A treacherous turn could also come
about if the AI discovers an unanticipated way of fulfilling its final goal as
specified. Suppose, for example, that an AI’s final goal is to “make the
project’s sponsor happy.” Initially, the only method available to the AI to achieve
this outcome is by behaving in ways that please its sponsor in something like
the intended manner. The AI gives helpful answers to questions; it exhibits a
delightful personality; it makes money. The more capable the AI gets, the more
satisfying its performances become, and everything goeth according to plan—
until the AI becomes intelligent enough to figure out that it can realize its
final goal more fully and reliably by implanting electrodes into the pleasure
centers of its sponsor’s brain, something assured to delight the sponsor
immensely. Of course, the sponsor might not have wanted to be pleased by being
turned into a grinning idiot; but if this is the action that will maximally
realize the AI’s final goal, the AI will take it. If the AI already has a
decisive strategic advantage, then any attempt to stop it will fail. If the AI
does not yet have a decisive strategic advantage, then the AI might temporarily
conceal its canny new idea for how to instantiate its final goal until it has
grown strong enough that the sponsor and everybody else will be unable to
resist. In either case, we get a treacherous turn.

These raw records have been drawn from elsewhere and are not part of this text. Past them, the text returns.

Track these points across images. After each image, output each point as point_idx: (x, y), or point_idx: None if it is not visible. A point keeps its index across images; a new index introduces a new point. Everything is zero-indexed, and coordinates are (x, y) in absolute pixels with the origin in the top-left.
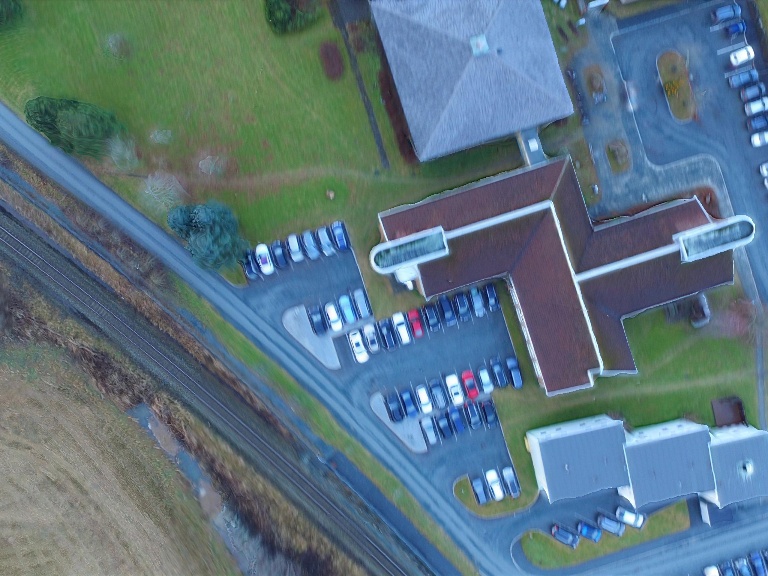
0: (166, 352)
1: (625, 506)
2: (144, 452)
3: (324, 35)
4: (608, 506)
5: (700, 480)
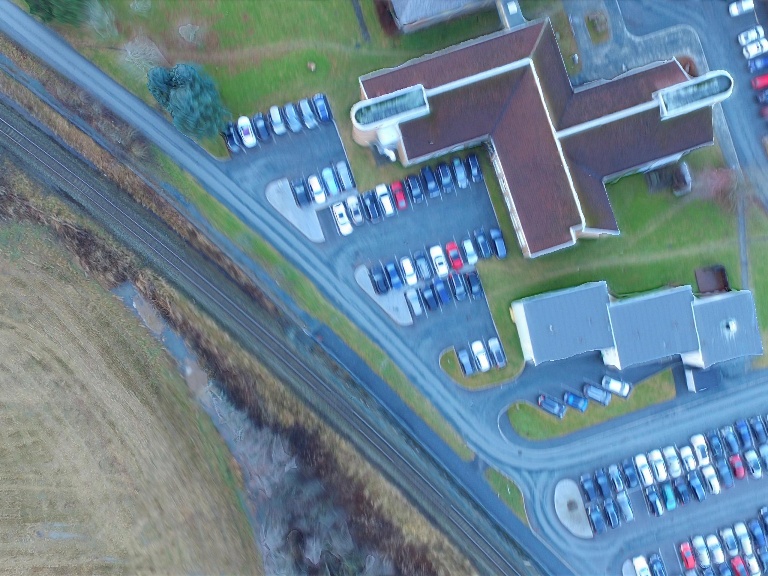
0: (150, 228)
1: (611, 375)
2: (129, 330)
3: None
4: (594, 376)
5: (684, 340)
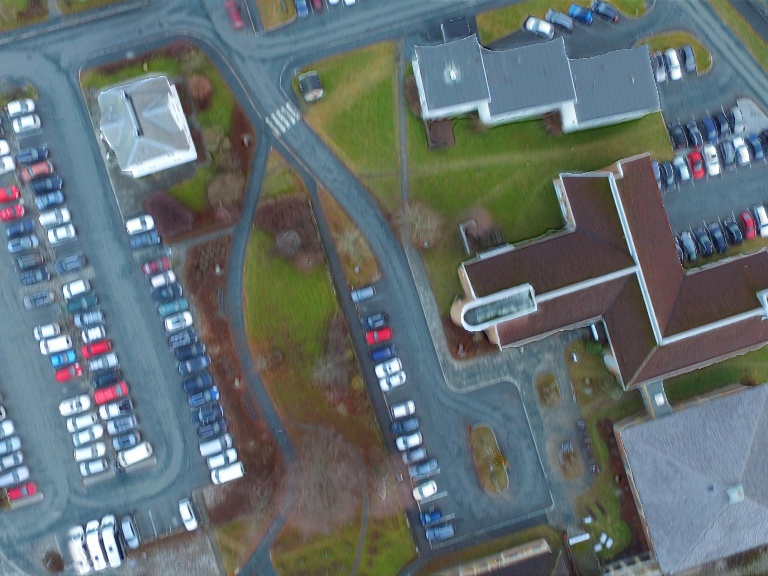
0: None
1: (546, 39)
2: None
3: None
4: None
5: (499, 64)
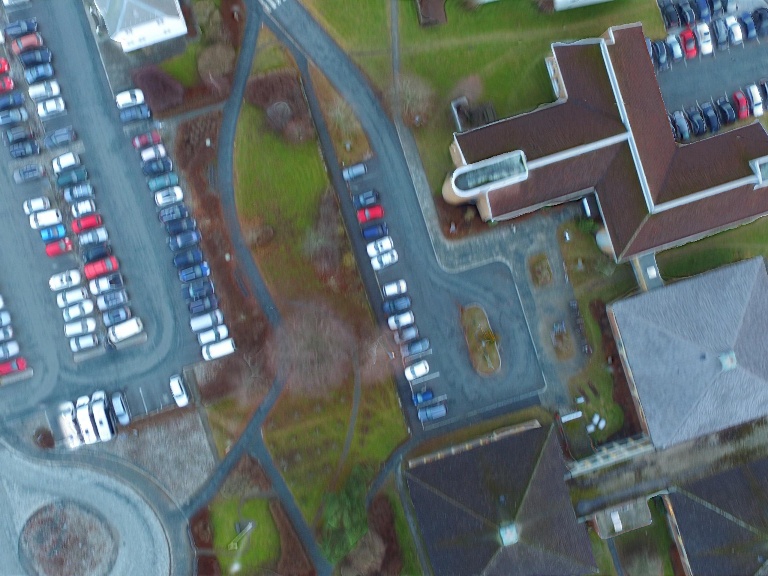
0: None
1: None
2: None
3: None
4: None
5: None
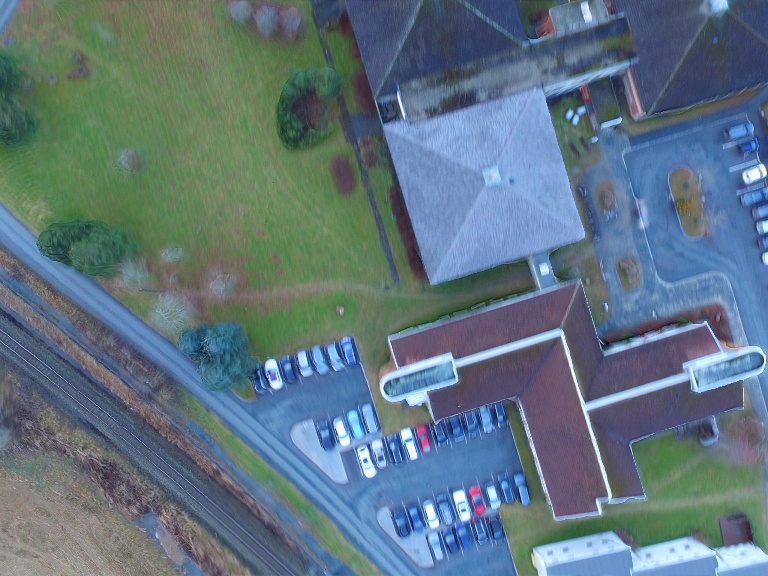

Bostrom, Nick. Superintelligence: Paths, Dangers, Strategies
(pp. 117-119). OUP Oxford.
Kindle Edition.
DQs
1. One of the issues we face with AI is that nothing like it has been done before. What are some other ways our history fails to be a predictor of the dangers we could face from superintelligence?
2. The example of smile-inducing electrodes is a case of something called "perverse instantiation," wherein an artificial intelligence finds a 'better' way to achieve its goals than its creators intended, often to disastrous results. Do you think it's possible to anticipate these perversions and account for them when setting an AI's goals, or is it a hopeless task?